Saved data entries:
▬▬▬▬▬▬▬▬▬▬

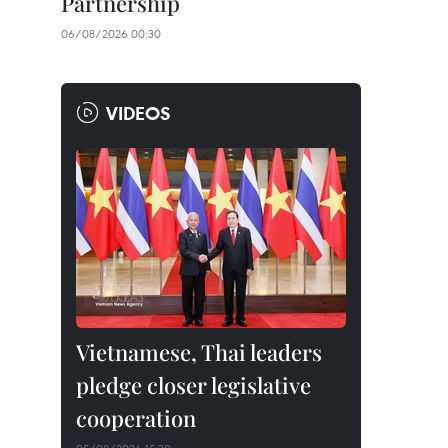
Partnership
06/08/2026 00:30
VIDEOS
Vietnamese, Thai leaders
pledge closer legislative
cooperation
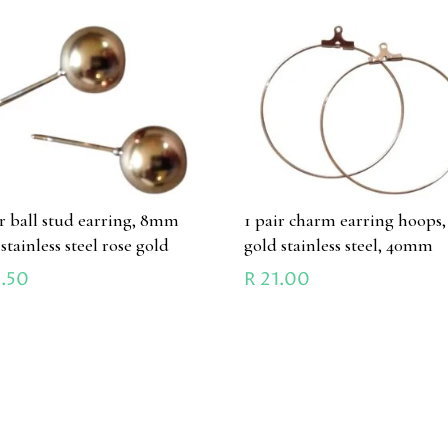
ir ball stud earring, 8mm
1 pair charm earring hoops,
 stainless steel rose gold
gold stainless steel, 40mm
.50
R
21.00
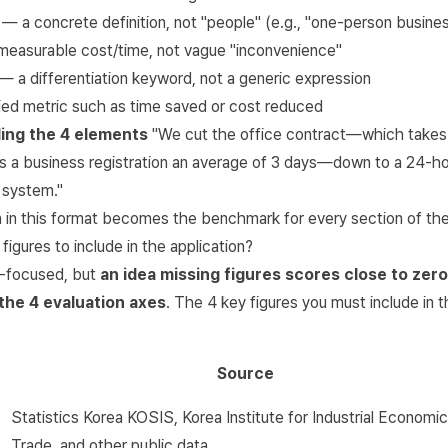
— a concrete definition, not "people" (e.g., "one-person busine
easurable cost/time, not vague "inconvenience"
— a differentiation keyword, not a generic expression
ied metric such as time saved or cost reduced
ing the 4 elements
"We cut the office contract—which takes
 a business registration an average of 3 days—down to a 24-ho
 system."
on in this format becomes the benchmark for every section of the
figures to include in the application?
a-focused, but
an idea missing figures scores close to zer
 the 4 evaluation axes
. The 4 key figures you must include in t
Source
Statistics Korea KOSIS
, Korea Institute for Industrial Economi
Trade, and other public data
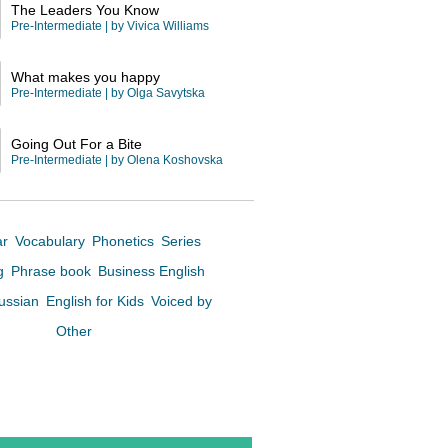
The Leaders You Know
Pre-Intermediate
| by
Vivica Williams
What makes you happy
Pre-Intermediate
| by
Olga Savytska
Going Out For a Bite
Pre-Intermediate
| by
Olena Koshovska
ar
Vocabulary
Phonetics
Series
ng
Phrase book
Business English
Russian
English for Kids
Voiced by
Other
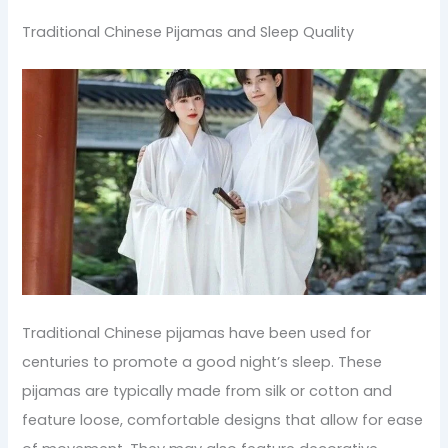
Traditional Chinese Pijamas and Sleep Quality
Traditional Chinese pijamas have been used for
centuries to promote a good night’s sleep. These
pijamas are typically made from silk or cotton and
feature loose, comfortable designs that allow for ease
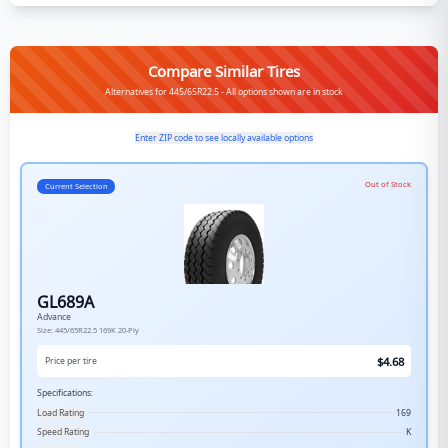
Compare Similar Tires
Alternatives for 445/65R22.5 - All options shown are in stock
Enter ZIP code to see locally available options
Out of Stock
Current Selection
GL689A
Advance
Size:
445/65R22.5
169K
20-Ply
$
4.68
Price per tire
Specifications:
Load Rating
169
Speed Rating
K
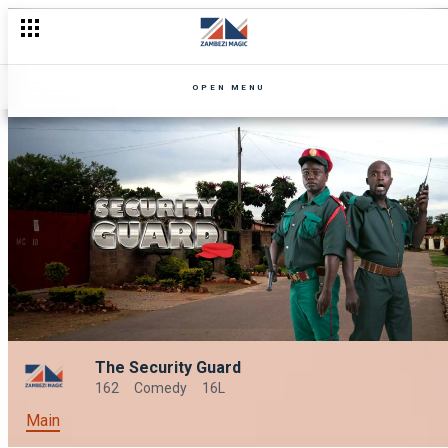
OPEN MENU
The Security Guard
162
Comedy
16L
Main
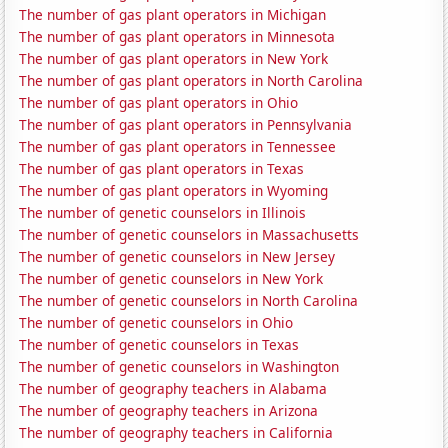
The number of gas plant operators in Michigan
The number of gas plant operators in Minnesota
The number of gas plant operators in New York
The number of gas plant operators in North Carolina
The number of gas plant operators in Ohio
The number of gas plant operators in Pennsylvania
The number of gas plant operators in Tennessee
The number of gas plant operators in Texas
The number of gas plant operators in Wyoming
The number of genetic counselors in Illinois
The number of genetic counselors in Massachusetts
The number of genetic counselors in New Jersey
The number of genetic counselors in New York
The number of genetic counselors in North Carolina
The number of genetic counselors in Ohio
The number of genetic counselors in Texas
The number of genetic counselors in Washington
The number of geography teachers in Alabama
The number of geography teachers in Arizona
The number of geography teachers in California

▬▬▬▬▬▬▬▬▬▬

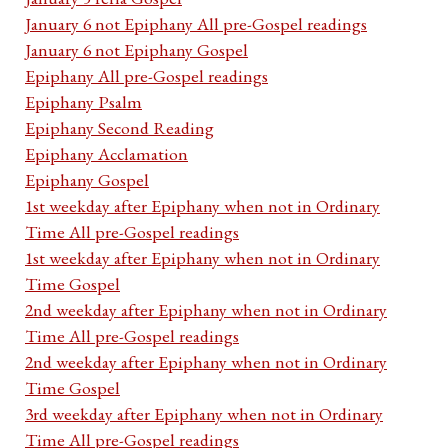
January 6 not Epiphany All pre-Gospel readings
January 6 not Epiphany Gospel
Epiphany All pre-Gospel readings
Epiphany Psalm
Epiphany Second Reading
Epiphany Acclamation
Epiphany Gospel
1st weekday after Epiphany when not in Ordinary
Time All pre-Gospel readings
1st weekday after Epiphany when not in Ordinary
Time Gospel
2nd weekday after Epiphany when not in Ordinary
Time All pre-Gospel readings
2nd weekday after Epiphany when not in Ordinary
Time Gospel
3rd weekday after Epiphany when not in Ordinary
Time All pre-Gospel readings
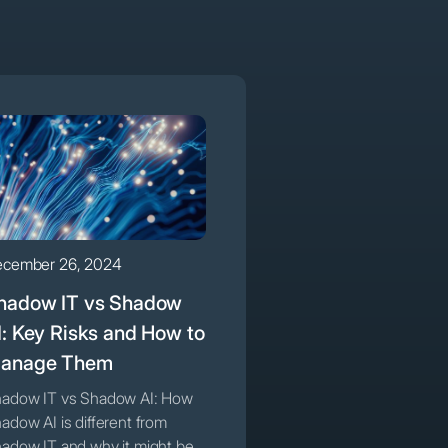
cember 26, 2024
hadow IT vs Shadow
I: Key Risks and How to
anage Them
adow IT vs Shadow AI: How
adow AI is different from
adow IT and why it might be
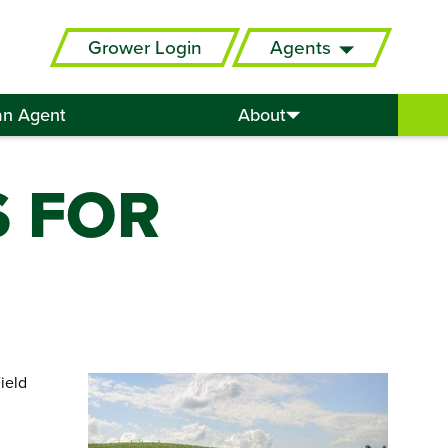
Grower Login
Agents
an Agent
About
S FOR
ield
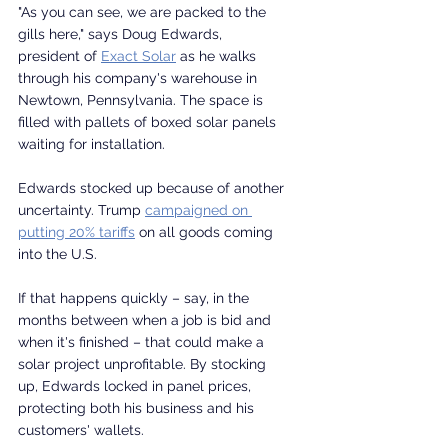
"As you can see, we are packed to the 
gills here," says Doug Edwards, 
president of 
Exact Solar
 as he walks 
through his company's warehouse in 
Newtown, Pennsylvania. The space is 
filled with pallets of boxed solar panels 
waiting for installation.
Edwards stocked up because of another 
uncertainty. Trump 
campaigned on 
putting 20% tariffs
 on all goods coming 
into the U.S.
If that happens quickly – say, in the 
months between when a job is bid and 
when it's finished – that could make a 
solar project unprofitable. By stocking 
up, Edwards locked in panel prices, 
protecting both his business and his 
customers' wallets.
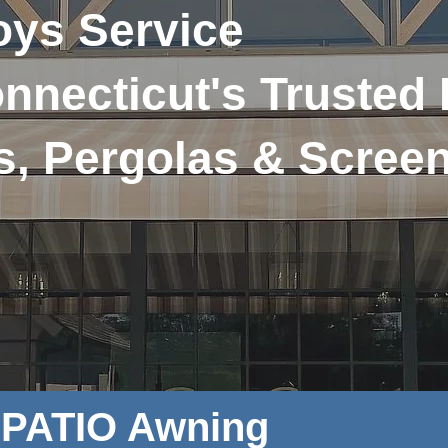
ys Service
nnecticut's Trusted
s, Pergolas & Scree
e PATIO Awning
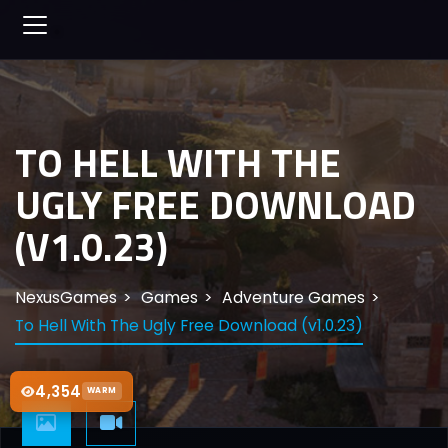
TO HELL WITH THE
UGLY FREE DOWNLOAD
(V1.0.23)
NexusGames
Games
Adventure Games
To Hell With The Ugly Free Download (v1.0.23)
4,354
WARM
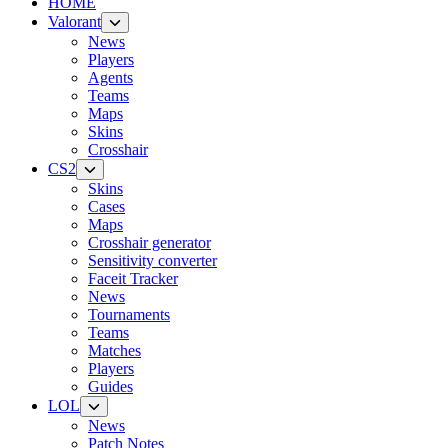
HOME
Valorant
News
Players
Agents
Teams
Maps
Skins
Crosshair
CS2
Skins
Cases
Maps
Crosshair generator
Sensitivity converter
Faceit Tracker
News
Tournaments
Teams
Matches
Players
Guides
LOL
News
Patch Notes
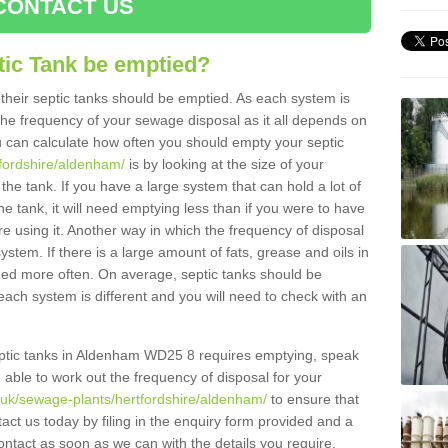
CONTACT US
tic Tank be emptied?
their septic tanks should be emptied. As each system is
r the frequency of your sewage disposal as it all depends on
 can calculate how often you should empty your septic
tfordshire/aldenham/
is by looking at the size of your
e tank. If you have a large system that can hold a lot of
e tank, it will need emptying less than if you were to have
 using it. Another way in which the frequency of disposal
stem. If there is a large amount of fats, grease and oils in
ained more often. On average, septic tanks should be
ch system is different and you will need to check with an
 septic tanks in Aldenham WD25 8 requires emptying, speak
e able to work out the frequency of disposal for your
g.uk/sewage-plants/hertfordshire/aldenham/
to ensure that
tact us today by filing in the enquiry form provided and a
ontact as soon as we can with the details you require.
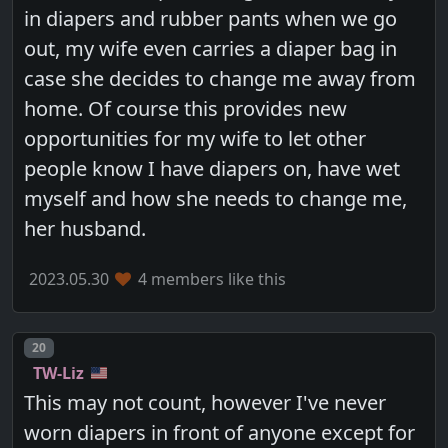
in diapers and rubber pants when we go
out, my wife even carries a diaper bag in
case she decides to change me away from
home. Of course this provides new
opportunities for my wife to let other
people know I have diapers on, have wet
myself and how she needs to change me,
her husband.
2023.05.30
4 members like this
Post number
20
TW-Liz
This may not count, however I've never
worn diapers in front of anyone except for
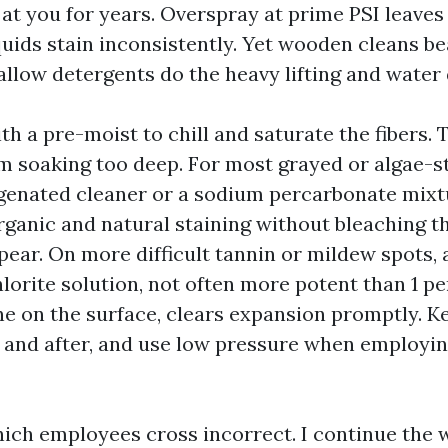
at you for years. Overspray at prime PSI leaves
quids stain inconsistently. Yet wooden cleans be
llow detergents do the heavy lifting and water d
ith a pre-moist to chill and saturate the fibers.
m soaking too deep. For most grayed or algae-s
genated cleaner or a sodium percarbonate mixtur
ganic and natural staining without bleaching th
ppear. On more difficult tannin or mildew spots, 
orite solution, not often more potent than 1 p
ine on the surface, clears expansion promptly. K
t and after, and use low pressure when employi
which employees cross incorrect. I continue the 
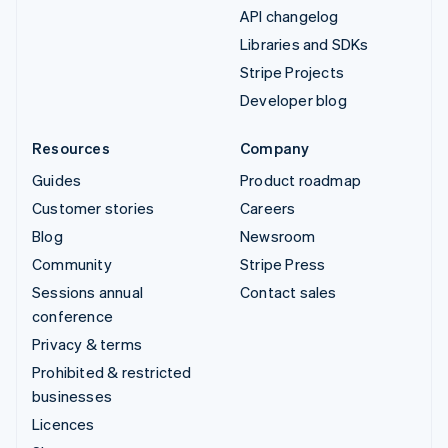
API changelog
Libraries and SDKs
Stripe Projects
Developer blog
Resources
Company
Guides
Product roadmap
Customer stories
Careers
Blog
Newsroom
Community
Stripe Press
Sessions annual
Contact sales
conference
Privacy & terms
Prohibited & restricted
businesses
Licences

▬▬▬▬▬▬▬▬▬▬

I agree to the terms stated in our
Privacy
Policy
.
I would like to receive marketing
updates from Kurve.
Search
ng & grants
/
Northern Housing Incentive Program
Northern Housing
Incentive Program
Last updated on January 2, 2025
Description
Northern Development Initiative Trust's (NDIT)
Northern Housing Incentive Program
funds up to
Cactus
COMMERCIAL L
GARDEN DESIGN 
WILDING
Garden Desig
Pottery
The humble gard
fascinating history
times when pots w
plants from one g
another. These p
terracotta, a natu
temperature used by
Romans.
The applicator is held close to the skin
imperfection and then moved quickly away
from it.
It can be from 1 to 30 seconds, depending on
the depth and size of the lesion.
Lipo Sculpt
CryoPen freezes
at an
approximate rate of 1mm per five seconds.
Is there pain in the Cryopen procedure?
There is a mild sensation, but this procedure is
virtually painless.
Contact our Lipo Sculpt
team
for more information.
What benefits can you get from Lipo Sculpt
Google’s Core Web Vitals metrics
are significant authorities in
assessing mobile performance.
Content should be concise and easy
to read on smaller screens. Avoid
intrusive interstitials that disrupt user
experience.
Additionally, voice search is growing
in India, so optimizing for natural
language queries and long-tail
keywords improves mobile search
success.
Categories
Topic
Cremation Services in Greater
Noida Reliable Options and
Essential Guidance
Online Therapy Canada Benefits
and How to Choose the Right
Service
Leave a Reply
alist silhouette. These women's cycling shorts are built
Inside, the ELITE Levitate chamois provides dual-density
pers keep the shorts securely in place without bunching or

▬▬▬▬▬▬▬▬▬▬

Work task:
Which lines in the listing above contain the word "What"? Pull out each of them.

Response to the task:
What makes you happy
What benefits can you get from Lipo Sculpt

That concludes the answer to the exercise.